WATCHING THE WORLD: Archeology or oil?

April 2, 2007
We recently were talking with a Turkish friend who said intelligent oil people are not going to be fooled by the latest efforts of the Greeks.

We recently were talking with a Turkish friend who said intelligent oil people are not going to be fooled by the latest efforts of the Greeks. According to our friend, under the guise of conducting yet another archaeological investigation of Homer, their great epic poet, the Greeks have really authorized a search for oil.

The Turk was agitated last week when word broke of a geological engineering company agreeing to help in an archaeological project to find the island of Ithaca, which Homer’s legendary hero Odysseus was supposed to have ruled.

Although the western Greek island of Ithaki is generally accepted as the Homeric site, scholars have long been troubled by a mismatch between its location and geography and those of the Ithaca described by Homer.

Seeking Ithaca

In fact, Robert Bittlestone, a management consultant, believes that the peninsula of Paliki on the Ionian island of Cephallonia, near Ithaki, is the real location of Odysseus’ homeland. Bittlestone thinks that Paliki used to form a separate island before earthquakes and landslides filled in a narrow sea channel dividing it from Cephallonia.

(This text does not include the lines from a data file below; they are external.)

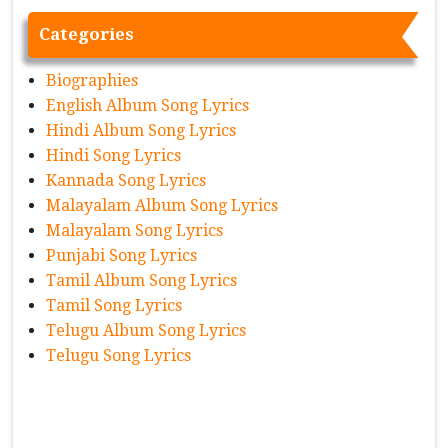
Categories
Biographies
English Album Song Lyrics
Hindi Album Song Lyrics
Hindi Song Lyrics
Kannada Song Lyrics
Malayalam Album Song Lyrics
Malayalam Song Lyrics
Punjabi Song Lyrics
Tamil Album Song Lyrics
Tamil Song Lyrics
Telugu Album Song Lyrics
Telugu Song Lyrics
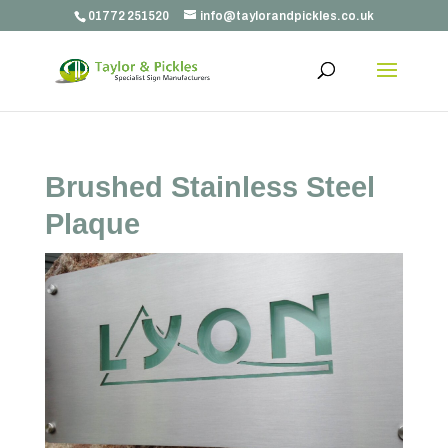
01772 251520
info@taylorandpickles.co.uk
Brushed Stainless Steel
Plaque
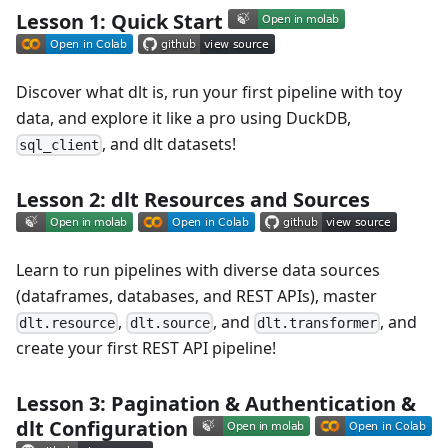
Lesson 1: Quick Start
Discover what dlt is, run your first pipeline with toy
data, and explore it like a pro using DuckDB,
, and dlt datasets!
sql_client
Lesson 2: dlt Resources and Sources
Learn to run pipelines with diverse data sources
(dataframes, databases, and REST APIs), master
,
, and
, and
dlt.resource
dlt.source
dlt.transformer
create your first REST API pipeline!
Lesson 3: Pagination & Authentication &
dlt Configuration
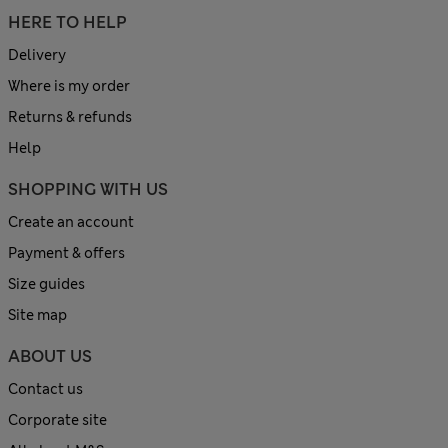
HERE TO HELP
Delivery
Where is my order
Returns & refunds
Help
SHOPPING WITH US
Create an account
Payment & offers
Size guides
Site map
ABOUT US
Contact us
Corporate site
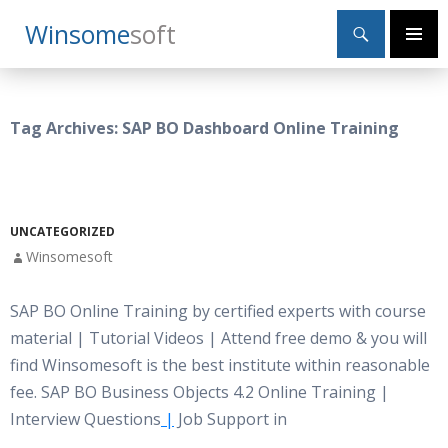
Search
Winsome
Soft
SKIP
Primary
TO
Menu
CONTENT
Tag Archives: SAP BO Dashboard Online Training
UNCATEGORIZED
Winsomesoft
SAP BO Online Training by certified experts with course
material | Tutorial Videos | Attend free demo & you will
find Winsomesoft is the best institute within reasonable
fee. SAP BO Business Objects 4.2 Online Training |
Interview Questions
|
Job Support in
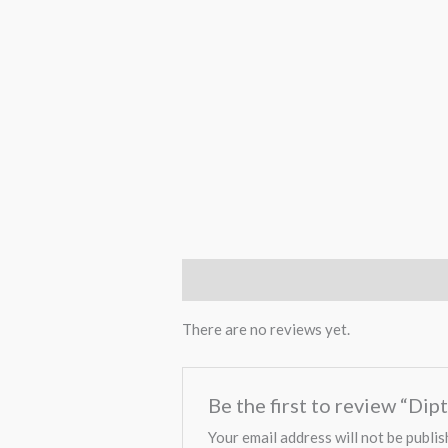
Reviews (0)
There are no reviews yet.
Be the first to review “Di
Your email address will not be publis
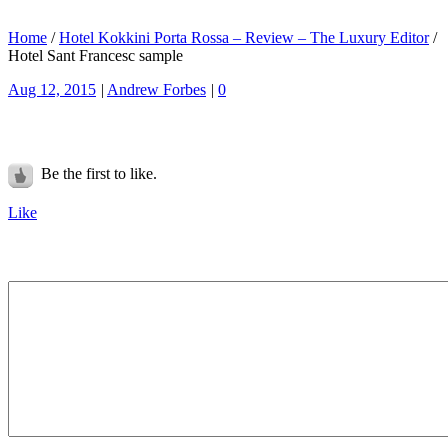
Home
/
Hotel Kokkini Porta Rossa – Review – The Luxury Editor
/
Hotel Sant Francesc sample
Aug 12, 2015
|
Andrew Forbes
|
0
Be the first to like.
Like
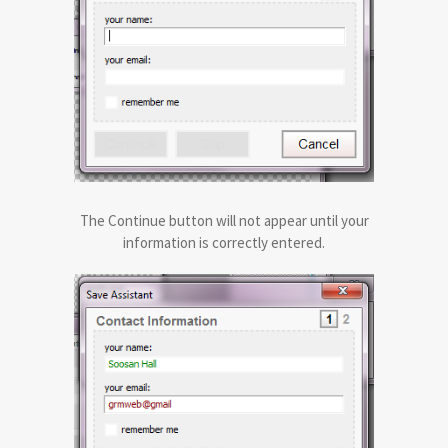
The Continue button will not appear until your
information is correctly entered.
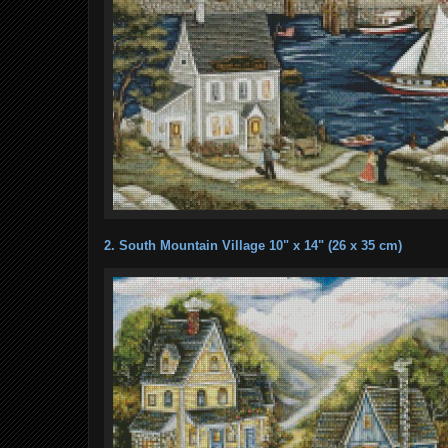
2. South Mountain Village 10" x 14" (26 x 35 cm)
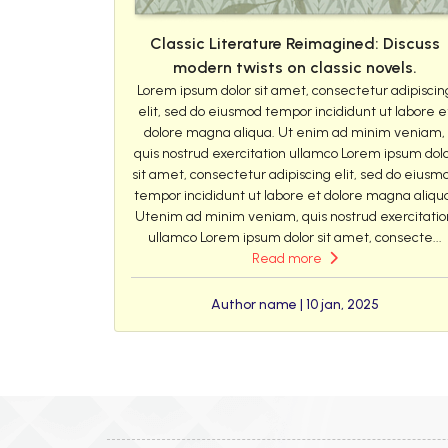
Classic Literature Reimagined: Discuss
modern twists on classic novels.
Lorem ipsum dolor sit amet, consectetur adipiscin
elit, sed do eiusmod tempor incididunt ut labore e
dolore magna aliqua. Ut enim ad minim veniam,
quis nostrud exercitation ullamco Lorem ipsum dol
sit amet, consectetur adipiscing elit, sed do eiusm
tempor incididunt ut labore et dolore magna aliqu
Utenim ad minim veniam, quis nostrud exercitatio
ullamco Lorem ipsum dolor sit amet, consecte...
Read more
Author name | 10 jan, 2025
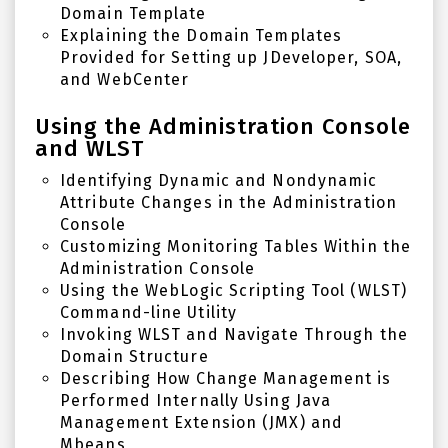
Domain Template
Explaining the Domain Templates
Provided for
Setting up JDeveloper
,
SOA
,
and
WebCenter
Using the Administration Console
and WLST
Identifying Dynamic and Nondynamic
Attribute Changes in the Administration
Console
Customizing Monitoring Tables Within the
Administration Console
Using the WebLogic Scripting Tool (WLST)
Command-line Utility
Invoking WLST and Navigate Through the
Domain Structure
Describing How Change Management is
Performed Internally Using Java
Management Extension (JMX) and
Mbeans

To test Bittlestone’s theory, engineers and geologists will examine rock where Bittlestone believes a narrow sea channel once existed.

Our Turk, though, said we need to consider a little more about Bittlestone and Odysseus Unbound, the book he has written with two other people. In our Turk’s narrow-eyed view of the Greek enterprise, the evidence points to conspiracy.

Bittlestone was educated in classics and science before reading economics at the University of Cambridge. But he also is the founder of Metapraxis Ltd., a company specializing in the detection of early warnings for multinational companies.

Seeking signs

Our Turkish friend raised his eyebrows at that expression, “early warnings for multinational companies” and gave the nod-nod, wink-wink to let us know the signs the archaeologists are seeking: hydrocarbons under the Mediterranean.

As evidence of that, he said John Underhill, one of Bittlestone’s coauthors, is chair of stratigraphy at the University of Edinburgh and associate professor in the department of petroleum engineering, Heriot-Watt University.

He then began to tell us how Fugro Group, along with Bittlestone and the Greek Geological Society, will use high-tech surveying equipment that might be used in oil-and-gas exploration for the Ithaca project.

Personally, I think our Turk was a little overexcited due to the issue of oil in waters off Cyprus, which Turkey disputes, where international oil companies are lining up for lucrative permits.

He also may have read that Mediterranean Oil & Gas PLC swung to a first half pretax profit and expects to spud its key Monte Gross and Ombrina Mare wells in 2007. Who knows what Homer found on Ithaca, wherever it may lie. But in the search for Ithaca, pace our Turk, should we worry if a lot of oil is found along the way?